USIBC hosts PHDCCI delegates in Washington (Photo: IFFCO)
New Delhi: The US-India Business Council (USIBC), the Washington-based advocacy group, hosted a delegation from the PHD Chamber of Commerce and Industry (PHDCCI) on June 2, led by the chairman of the Indian Farmers Fertiliser Cooperative (IFFCO), Dileep Sanghani.
Following the meeting, USIBC flagged the dialogue on its official social media accounts, describing it as a constructive step toward advancing agricultural cooperation between the two countries.
IFFCO, established in 1967, is among the world’s largest fertilizer cooperatives and supplies a significant share of the urea and complex fertilizers consumed by Indian farmers.
Sanghani, a veteran cooperative leader from Gujarat who has served as a member of parliament, has in recent years positioned the organization as an active participant in global agricultural diplomacy, including engagements with multilateral bodies and bilateral forums.
According to IFFCO, the Washington discussions covered a range of subjects: improving farm productivity, expanding the uptake of precision agriculture and other advanced technologies, soil health management, direct technical support to farmers, developing innovation-based agricultural solutions, and strengthening food and nutritional security.
Agricultural experts, policymakers, and industry representatives from both sides took part, though the organization did not identify participants individually or release a formal agenda.
India and the United States have over the past decade significantly expanded their agricultural engagement, with cooperation spanning crop science research, biotechnology regulation, agri-tech investment, and food safety standards.
USIBC, which was founded in 1975 and functions under the U.S. Chamber of Commerce, has played a recurring role in facilitating trade and investment ties between the two countries across sectors including energy, healthcare, and agriculture.
The India-US agricultural trade relationship, valued at over $8 billion annually, covers commodity exports, processed foods, and agri-inputs.
For IFFCO, the meeting is part of a broader international outreach strategy. The cooperative has in recent years forged partnerships with companies in the United States, Israel, Canada, and several European nations for technology transfer and joint research in areas such as nano-fertilizers – a field in which IFFCO has made notable investments domestically.
The organization launched nano-urea commercially in 2021 and has since positioned it as a low-cost, environmentally lower-impact alternative to conventional urea, though independent scientific review of its efficacy remains ongoing.
USIBC’s decision to highlight the meeting publicly is notable if not unusual – the council routinely publicizes high-level engagements as part of its mandate to promote bilateral business ties. Whether the discussions produce concrete agreements or institutional follow-ups remains to be seen; IFFCO did not announce any memoranda of understanding or joint initiatives arising from the meeting.

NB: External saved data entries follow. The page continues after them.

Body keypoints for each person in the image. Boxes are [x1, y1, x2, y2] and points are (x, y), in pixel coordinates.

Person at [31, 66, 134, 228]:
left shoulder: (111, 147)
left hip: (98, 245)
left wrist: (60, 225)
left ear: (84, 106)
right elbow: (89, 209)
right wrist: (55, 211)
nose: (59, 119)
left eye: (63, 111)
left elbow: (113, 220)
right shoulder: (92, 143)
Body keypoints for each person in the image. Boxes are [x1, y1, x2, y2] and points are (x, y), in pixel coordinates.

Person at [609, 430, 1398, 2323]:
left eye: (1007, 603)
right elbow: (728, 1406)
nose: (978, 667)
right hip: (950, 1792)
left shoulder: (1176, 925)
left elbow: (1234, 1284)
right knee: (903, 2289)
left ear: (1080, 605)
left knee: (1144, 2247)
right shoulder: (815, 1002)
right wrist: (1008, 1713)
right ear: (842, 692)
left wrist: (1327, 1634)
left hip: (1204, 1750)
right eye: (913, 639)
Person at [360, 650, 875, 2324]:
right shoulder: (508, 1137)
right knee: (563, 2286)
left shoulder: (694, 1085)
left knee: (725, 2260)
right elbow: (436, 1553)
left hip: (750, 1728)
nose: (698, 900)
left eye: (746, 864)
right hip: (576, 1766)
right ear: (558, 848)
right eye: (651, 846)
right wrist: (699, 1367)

The PHDCCI, one of India’s older industry chambers with roots in northern India, has maintained a track of international engagement on trade policy and industrial promotion. Its inclusion in the USIBC meeting suggests the discussions were framed in a broader industry-to-industry context rather than as a purely cooperative or government-aligned exercise.
India’s agricultural sector, which employs roughly half the country’s workforce and accounts for around 17 percent of GDP, faces persistent structural challenges including fragmented landholdings, variable monsoon dependence, input cost pressures, and supply chain inefficiencies.
Engagement with American institutions on technology and policy is widely seen in government and industry circles as one avenue – among many – for addressing some of these constraints over the medium to long term.